Why a 'guesstimate' while identifying the workload mix may invalidate the complete performance testing findings
Most often it is believed that the main objective of assessing the workload for a system is to generate manageable workload so that the system is neither overloaded nor underloaded. However contrary to what might be thought the focus of accurately modeling the workload is more on loading the system 'appropriately', be it overloaded or underloaded, i.e. load the system in accordance with what is to be expected in production environment.
A typical performance testing exercises would undertake workload modeling as a task to identify the load to be generated on the servers. A graph is plotted, as shown below, which represents the load generated on the web server, an entry point to the application, against time.

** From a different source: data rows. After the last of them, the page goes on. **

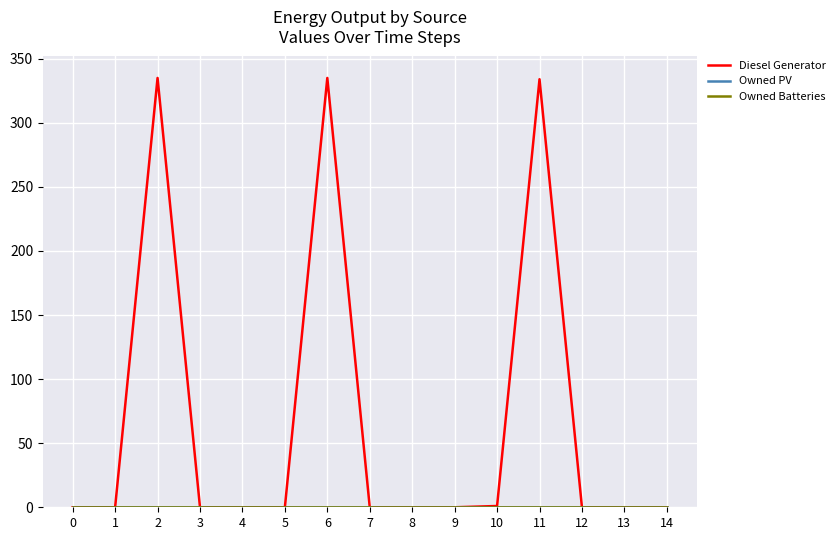

Does the chart display data point markers on the line(s)?

No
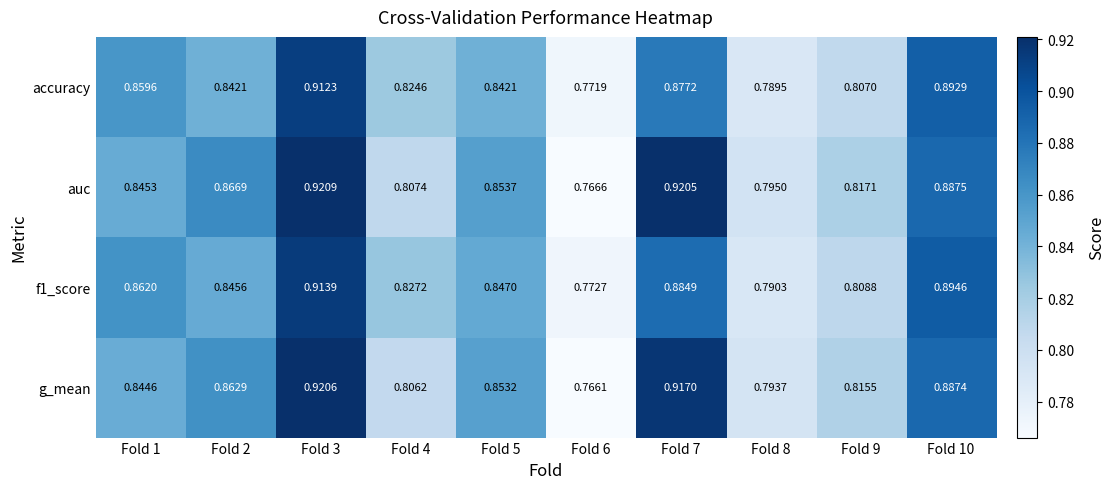

Which series has the widest spread of values?

g_mean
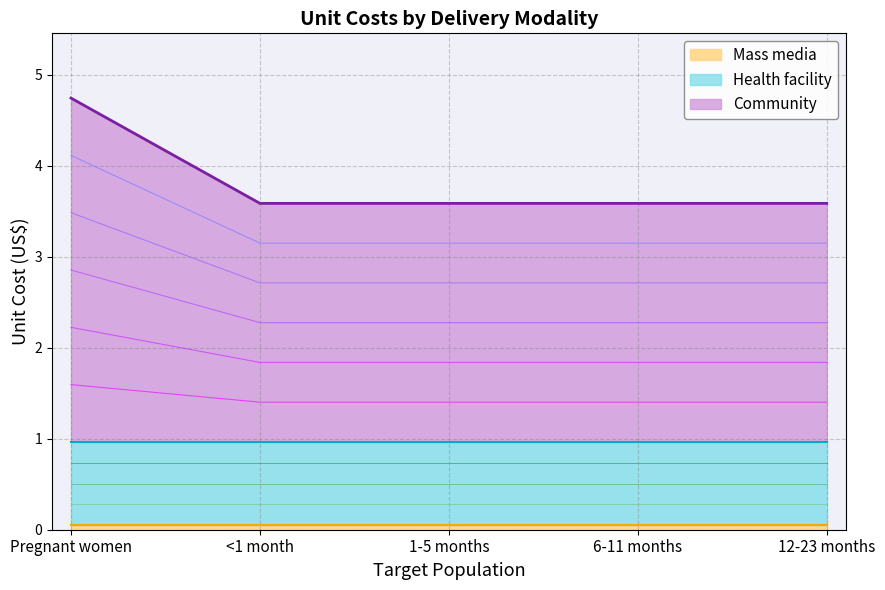

What is the difference between the maximum and second lowest values in the Community series?

1.2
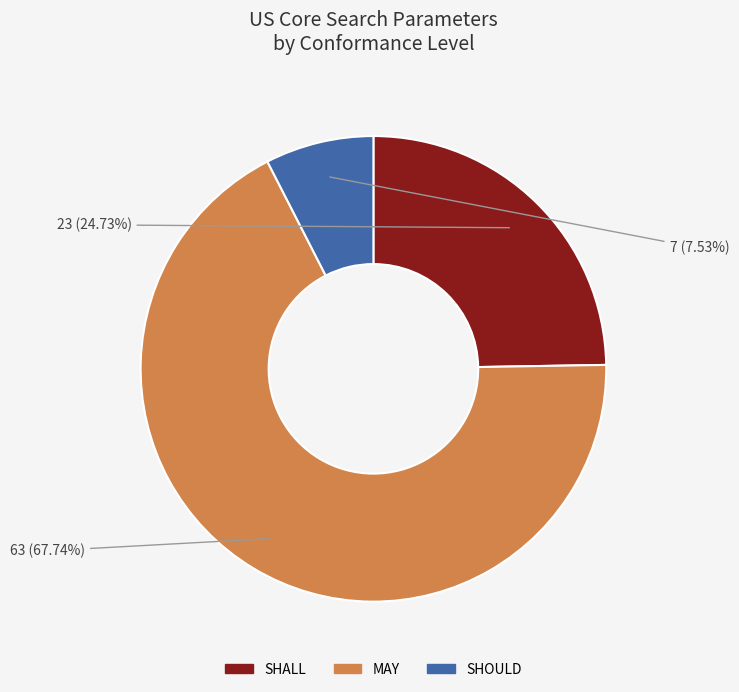

To the nearest percent, what is the average slice percentage?

33%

What follows is a 'guesstimation' to come up with the load which has to be generated on the servers. Being a peak period, time t' is considered for the determining the workload and an appropriate figure for the load, wload, is calculated. This wload comprises of the total number of page hits the web server has attended to. Further the hits to the different URL's are then taken into consideration. Thus based on this URL analysis, the 'workload mix' is finally defined.

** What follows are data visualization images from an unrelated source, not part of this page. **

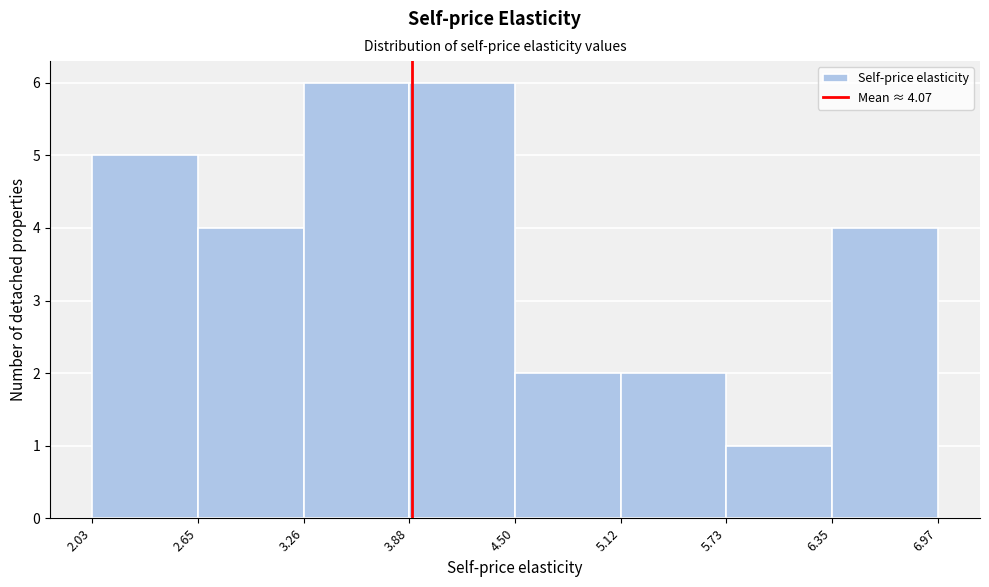

What is the height of the bar covering 3.26 to 3.88 on the x-axis? The values are not printed on the chart, so give them approximately, as read against the axis.

6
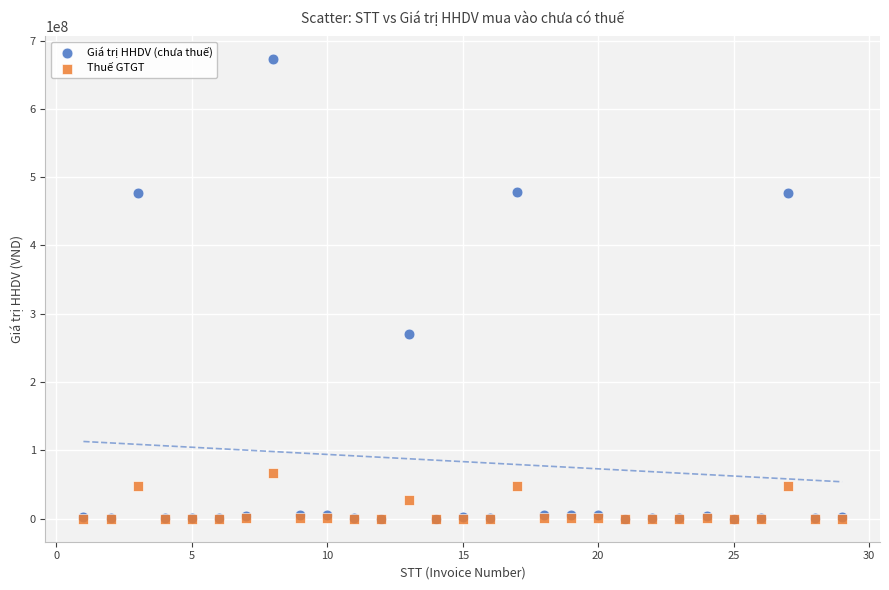

Across all series, what Y value is closest to 336216145?

270608758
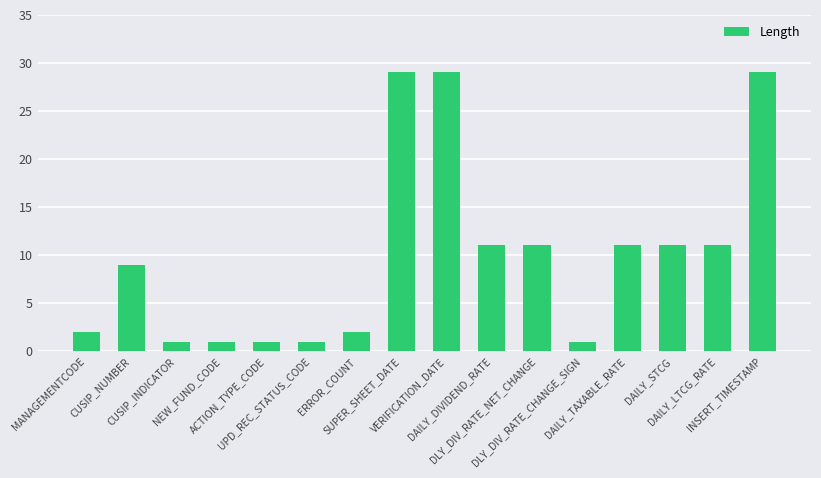

How many data points are less than 11?

8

However what is often neglected is the accuracy of this workload mix, i.e. the distribution of various tasks to be sent to the servers. This distribution is of utmost importance as it finally governs how the different servers are going to be loaded.

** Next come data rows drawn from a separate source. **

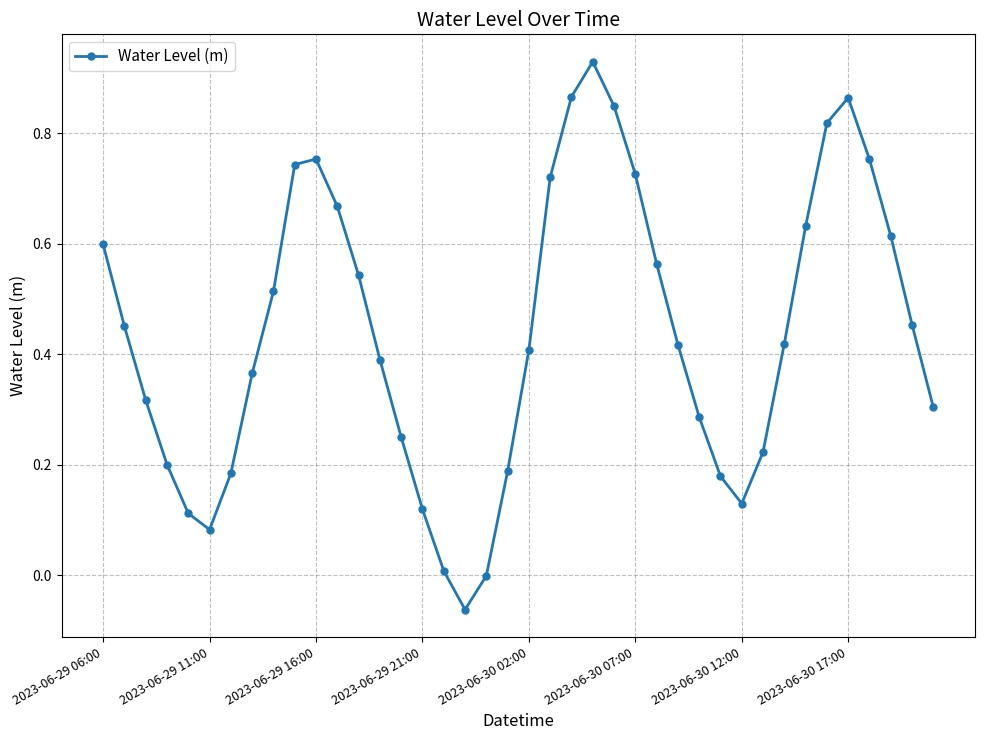

How many categories are shown in the chart?

40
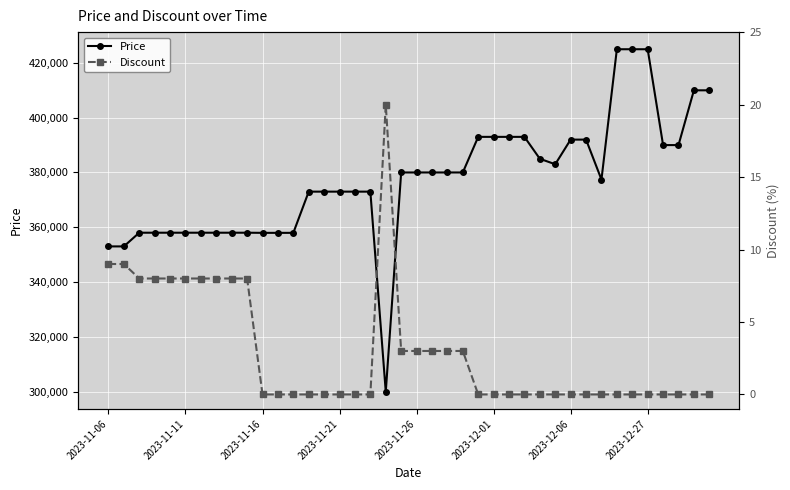

How many distinct data groups are displayed?

2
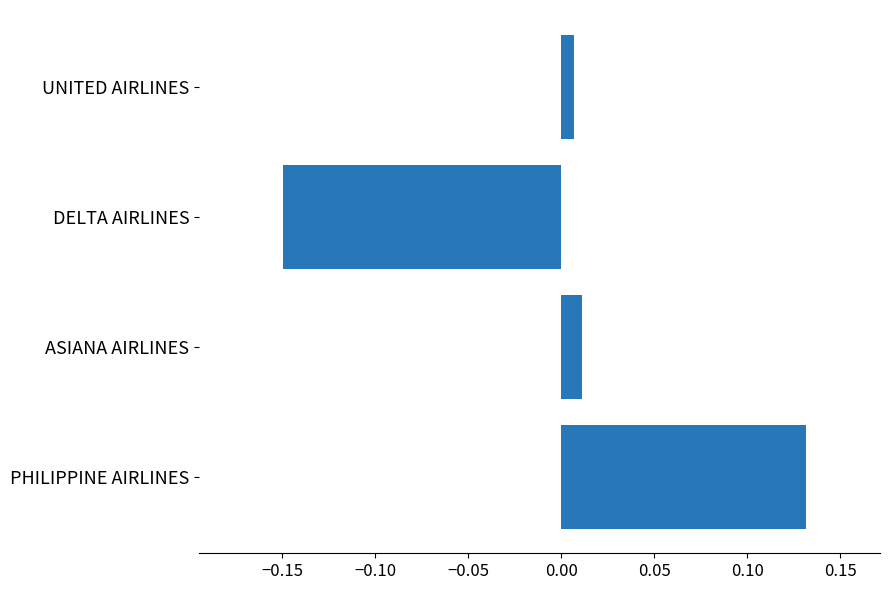

What is the difference between the maximum and minimum values?

0.3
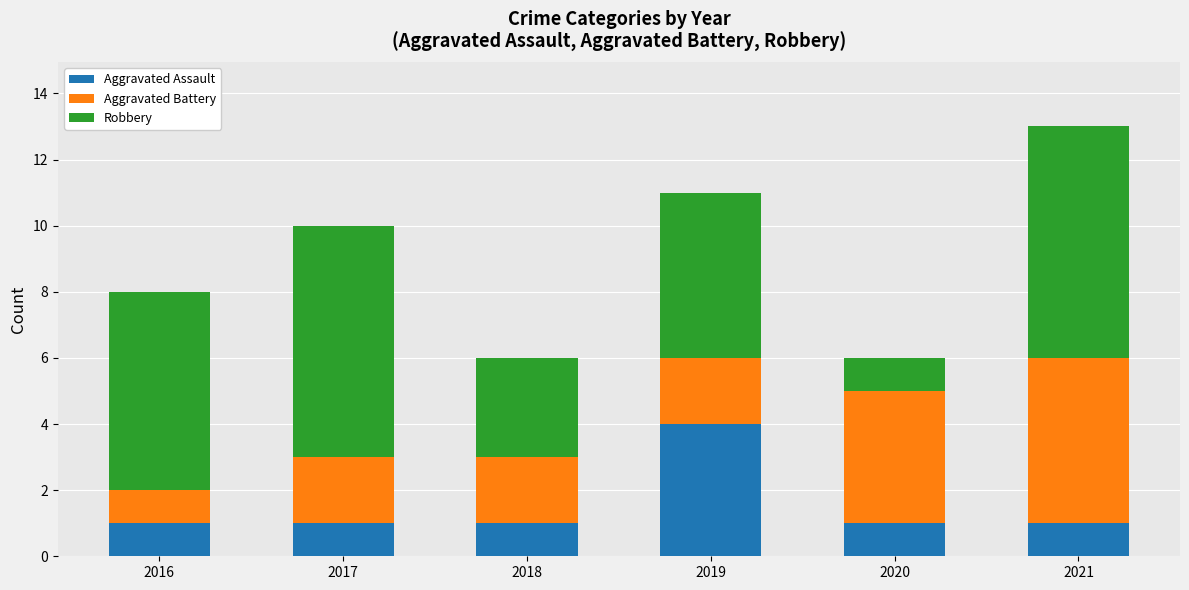

What is the total value across all series at 2016?

8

To illustrate using an example, let's assume the 'wload' mentioned above can be broken into of 3 different sets of URLs which carry out 3 separate tasks, task1, task2, task3 (for example Search, Add to Cart, Checkout). Now it is fairly simple to understand that any task will generate a sequence of events at different servers in any application distributed across tiers. A task1 may be CPU intensive task at Application tier; a task2 may be memory heavy at Application tier or a task3 a Database intensive one.
So if during time t' when the workload was analyzed, if the distribution of the workload among these tasks is not determined accurately, the sole base of the performance testing exercise to be carried out will be deteriorated. So let's say instead of loading more of task1's, task3's are loaded more. This would lead to generating more load on Database tier instead of Application tier. This is for sure not a production like scenario, thus invalidating the complete sets of results generated out of these performance tests.
Hence it is of critical importance to accurately identify this distribution of workload among the mix of the different tasks, typically referred to as transactions. This calls for an analysis of the workload by looking at sets of URLs together, not just individual URLs.